One visitor to Tuesday night’s meeting who was pleased with the clarification is Ian Kanda, president of the Edmonton Reptile and Amphibian Society, who came to the meeting to support local members of his organization and their concerns that their animals might be banned.
“I’m quite happy how receptive everybody involved with the Town of Morinville was as to what the public concerns were,” Kanda said, adding his initial concerns were prompted by the schedule referred to in media coverage of the proposed bylaw. “Ninety per cent of these animals are already made illegal by the province of Alberta. Now I realize it is more just a point of reference for the CITE’s animals as opposed to a new proposed list of animals being banned.”
Kanda said he e-mailed some suggestions to the town as general advice on reptiles, particularly with respect to the listing of pythons and boa constrictors, an item that was subsequently removed from the list.

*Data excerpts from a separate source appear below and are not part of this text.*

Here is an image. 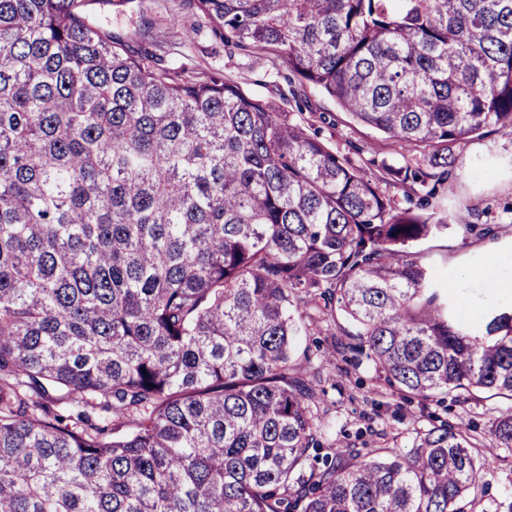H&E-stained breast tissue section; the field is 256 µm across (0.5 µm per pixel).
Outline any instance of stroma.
I'll list each match as a JSON object with an SVG mask.
<instances>
[{
  "mask_svg": "<svg viewBox=\"0 0 512 512\" xmlns=\"http://www.w3.org/2000/svg\"><path fill=\"white\" fill-rule=\"evenodd\" d=\"M106 15L132 54L152 55L163 67L199 68L232 78L251 94L274 96L285 111L302 110L309 132L347 153L367 175L376 174V162L398 166L415 156L408 146L353 123L335 100L314 86L293 90L279 53H227L208 29L194 28L188 0H130L109 7ZM447 186L438 206L449 212L453 226L423 241L420 249L427 263L456 285L461 315L474 319L489 309L498 281L512 275V135L492 131L458 148ZM473 223L499 224L506 231L495 238L464 235L462 225ZM351 331L343 321L328 329L310 328L295 338L300 376L320 374L324 397L318 414L328 443L404 448L416 430L440 421L464 422L476 436L487 437L505 399L465 394L437 406L399 395L356 350ZM483 481L486 492L472 512H496L499 503L512 500V452L497 449Z\"/></svg>",
  "mask_w": 512,
  "mask_h": 512,
  "instance_id": "35a3bbf8",
  "label": "stroma"
}]
</instances>
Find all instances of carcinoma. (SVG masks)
I'll return each instance as SVG.
<instances>
[{"label": "carcinoma", "mask_w": 512, "mask_h": 512, "mask_svg": "<svg viewBox=\"0 0 512 512\" xmlns=\"http://www.w3.org/2000/svg\"><path fill=\"white\" fill-rule=\"evenodd\" d=\"M114 0H0V512H467L451 423L323 452L299 324L355 328L393 390L512 400V306L466 320L405 193L512 134V0H192L421 151L373 180L272 99L129 53ZM489 436L512 449V406Z\"/></svg>", "instance_id": "obj_1"}]
</instances>
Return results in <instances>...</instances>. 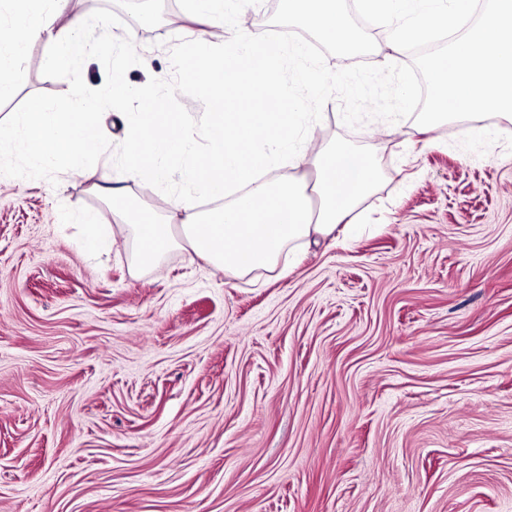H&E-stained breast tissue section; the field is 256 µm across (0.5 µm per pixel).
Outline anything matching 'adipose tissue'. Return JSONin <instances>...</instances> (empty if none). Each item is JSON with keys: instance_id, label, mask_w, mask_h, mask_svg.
<instances>
[{"instance_id": "obj_1", "label": "adipose tissue", "mask_w": 512, "mask_h": 512, "mask_svg": "<svg viewBox=\"0 0 512 512\" xmlns=\"http://www.w3.org/2000/svg\"><path fill=\"white\" fill-rule=\"evenodd\" d=\"M8 2L9 9L0 8V100L14 96L19 64L32 42L48 48L41 67L76 74L86 58L115 53L113 46L82 38L81 16L58 28L55 0ZM190 3L186 19L196 26L193 78L208 101L210 148L196 150L185 113L163 111L155 101L139 103L128 115L122 166L127 178L177 186L176 205L157 219L138 217L126 186L108 166L98 189L128 227L140 264L185 246L206 263L240 275L272 269L296 241L328 238L345 222L372 194L374 166L342 142L311 155L303 149L312 138L303 119L321 102V83L314 71L303 69L294 77L300 95L285 92L288 34L267 39L235 33L224 0ZM89 108L76 77L66 109L33 102L16 113L0 127V177L9 178L16 160L37 171L83 174L100 144ZM285 164L310 169L312 186L267 179V172Z\"/></svg>"}]
</instances>
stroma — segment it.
Returning <instances> with one entry per match:
<instances>
[{"label":"stroma","instance_id":"stroma-1","mask_svg":"<svg viewBox=\"0 0 512 512\" xmlns=\"http://www.w3.org/2000/svg\"><path fill=\"white\" fill-rule=\"evenodd\" d=\"M59 23L119 39L134 96L188 113L186 0H57ZM33 43L0 121L70 72ZM151 61L143 69L141 57ZM120 158L112 63L85 65ZM371 159L374 194L287 274L239 276L173 249L140 265L91 177L16 164L0 183V512H512V150L457 124L314 125ZM96 214L98 257L69 220Z\"/></svg>","mask_w":512,"mask_h":512}]
</instances>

“You can’t just say boas and pythons,” he said. “It’s too general a thing because there’s 26 species of pythons and there’s six that are illegal in Alberta, which are the really massive ones and the ones that can pose a danger. The rest of them, most of them, are two or three feet in length and quite common in the pet hobby.”
Kanda said his concern was to make sure Morinville was not proceeding with a ban on those species commonly found in pet stores. Morinville’s Interim Manager of Enforcement Services indicated in a Jan. 9 interview with MorinvilleNews.com that such species would not be prohibited under the new bylaw.
Morinville’s Responsible Pet Ownership bylaw is scheduled for first reading at the Jan. 25 meeting of Morinville Town Council. Councillors will decide at that time whether or not to act on administration’s recommendation to hold a public hearing prior to second and third reading of the bylaw.